Creating or updating the Roadmap begins with the Requirements Council proposing a set of Themes and Priorities that realize the Purposes and that respond to requirements elicited from the Strategic Developers, Strategic Consumers, Add-in Providers, and other constituents of the Ecosystem. After review by the Board of Directors, these Themes and Priorities are provided as input to the Architecture Council and the Planning Council. The EMO ensures that the Planning Council and the Development teams have access to all requirements. Updates to the Purposes are likely to require updates to the Roadmap and its associated themes and priorities; proposed Roadmap updates may also be motivated by new technologies or opportunities.
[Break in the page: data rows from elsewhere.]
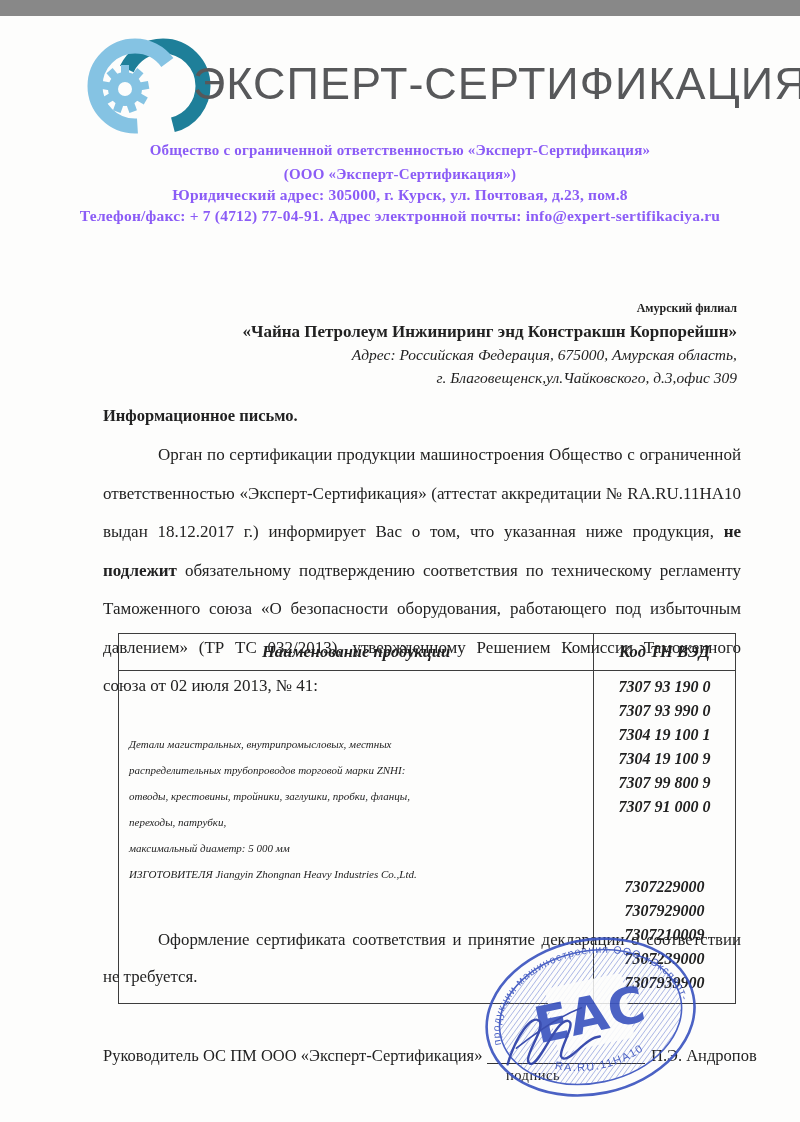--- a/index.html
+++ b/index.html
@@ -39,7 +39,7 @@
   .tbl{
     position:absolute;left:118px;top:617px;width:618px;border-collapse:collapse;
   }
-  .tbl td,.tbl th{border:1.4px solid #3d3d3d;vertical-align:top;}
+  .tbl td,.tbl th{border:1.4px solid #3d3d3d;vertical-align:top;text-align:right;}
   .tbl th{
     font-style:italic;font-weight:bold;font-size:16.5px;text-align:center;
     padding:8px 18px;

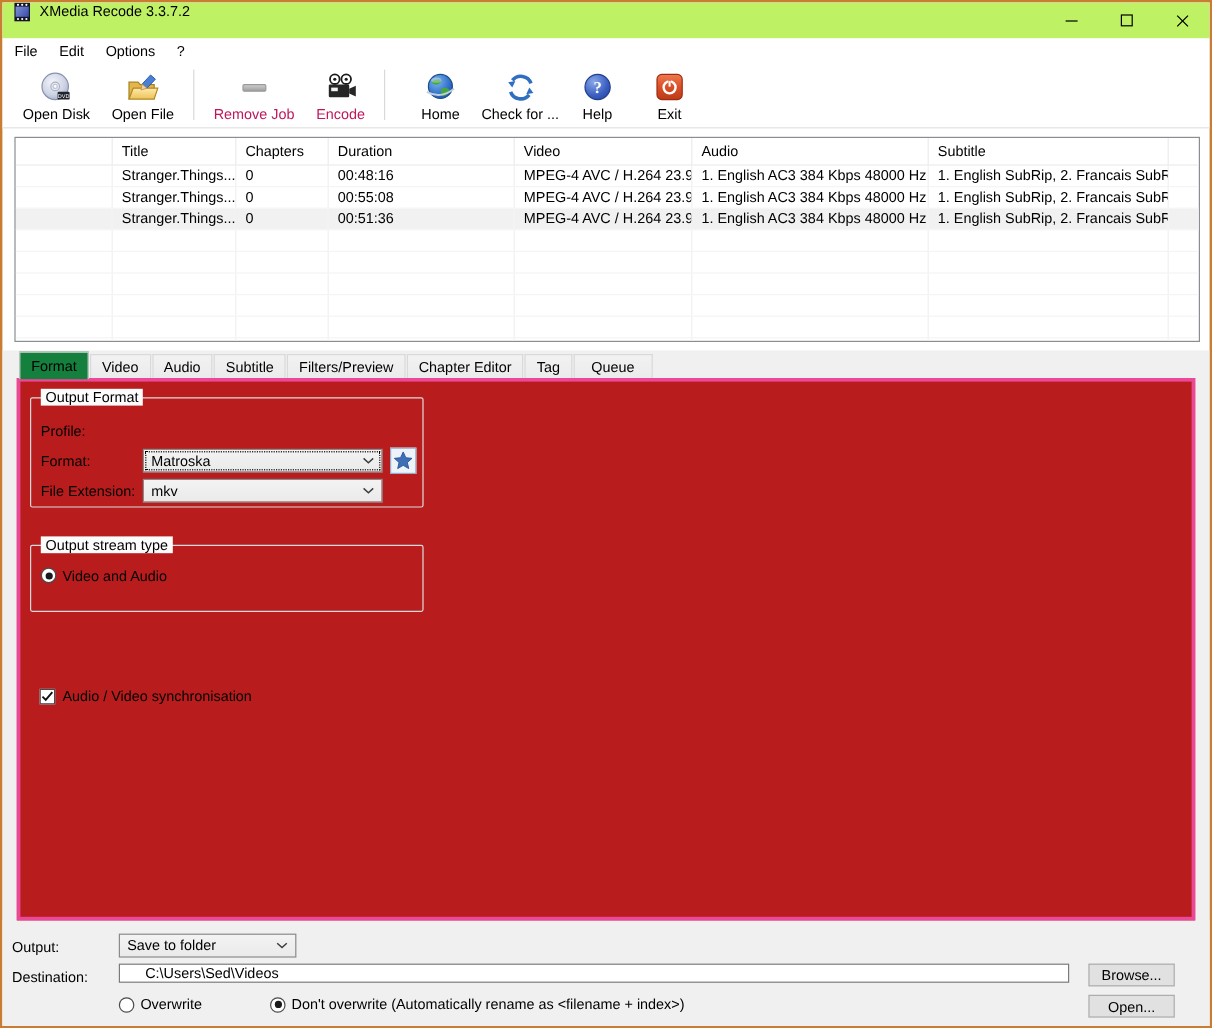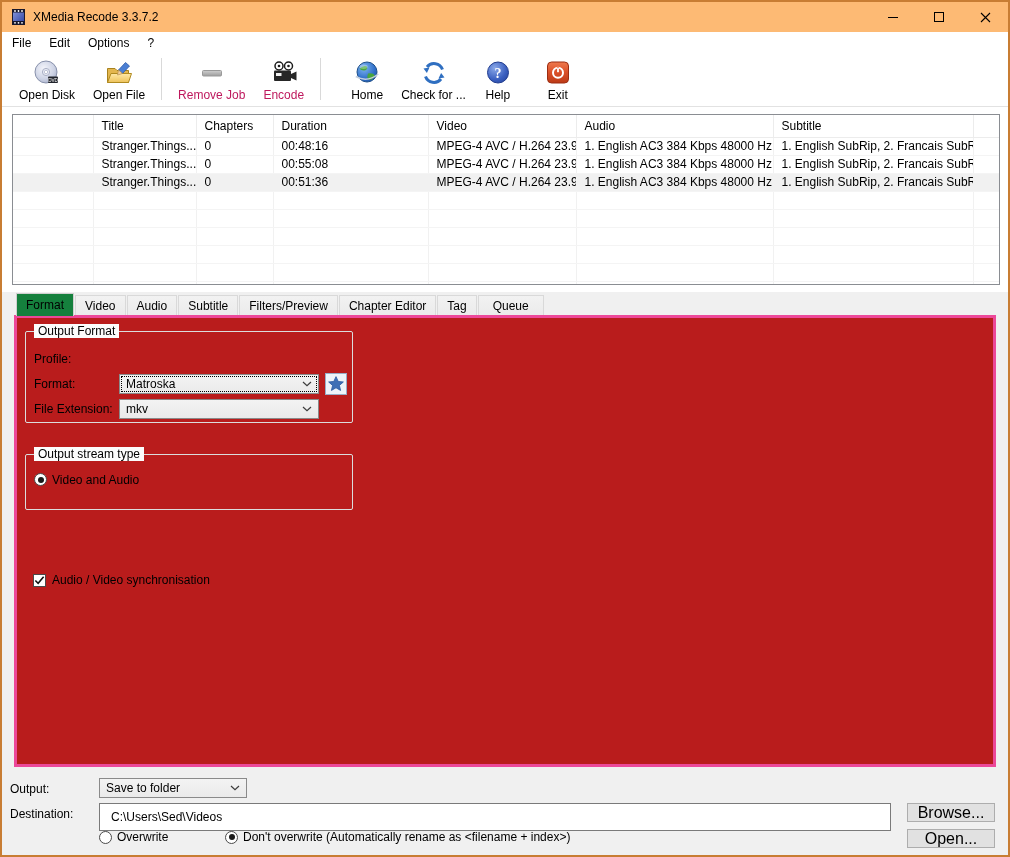--- a/index.html
+++ b/index.html
@@ -10,8 +10,8 @@
             border:2px solid #c87d33; overflow:hidden; }
 
   
-  .titlebar { position:absolute; left:0; top:0; right:0; height:30px; background:#fdba74;
-              display:flex; align-items:center; }
+  .titlebar { position:absolute; left:0; top:0; right:0; height:30px; background:#bef264;
+              display:flex; }
   .app-icon { margin-left:9px; display:flex; }
   .title-text { margin-left:7px; font-size:12px; }
   .win-controls { margin-left:auto; display:flex; height:100%; }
The process of producing or updating the Roadmap is expected to be iterative. An initial set of Themes and Priorities may be infeasible to implement in the desired timeframe; subsequent consideration may reveal new implementation alternatives or critical requirements that alter the team’s perspective on priorities. The EMO orchestrates interaction among and within the three Councils to drive the Roadmap to convergence.

 

This first version of the Eclipse Roadmap has been developed by the three councils:  the Architecture Council,  the Planning Council and the Requirements Council. The three Councils met face-to-face three times in 2005:  once in May, once in September and again in December. (The minutes of these meetings are available on the Councils page. Subsequent discussion of the Roadmap was done through numerous individual phone calls, and more numerous emails amongst the Council members.

The information flow we managed to achieve in this first draft was:

  • from the membership (both the membership-at-large and the strategic members) to the Requirements Council
  • from the Requirements Council to the Planning and Architecture Councils
  • from the PMC project plans to the Planning Council
  • from the PMC architecture plans to the Architecture Council

In summary, through lots of hard work by everyone, the three groups converged on this Roadmap document.

The Roadmap was presented and affirmed by the Eclipse Board of Directors on Monday, March 20, 2006.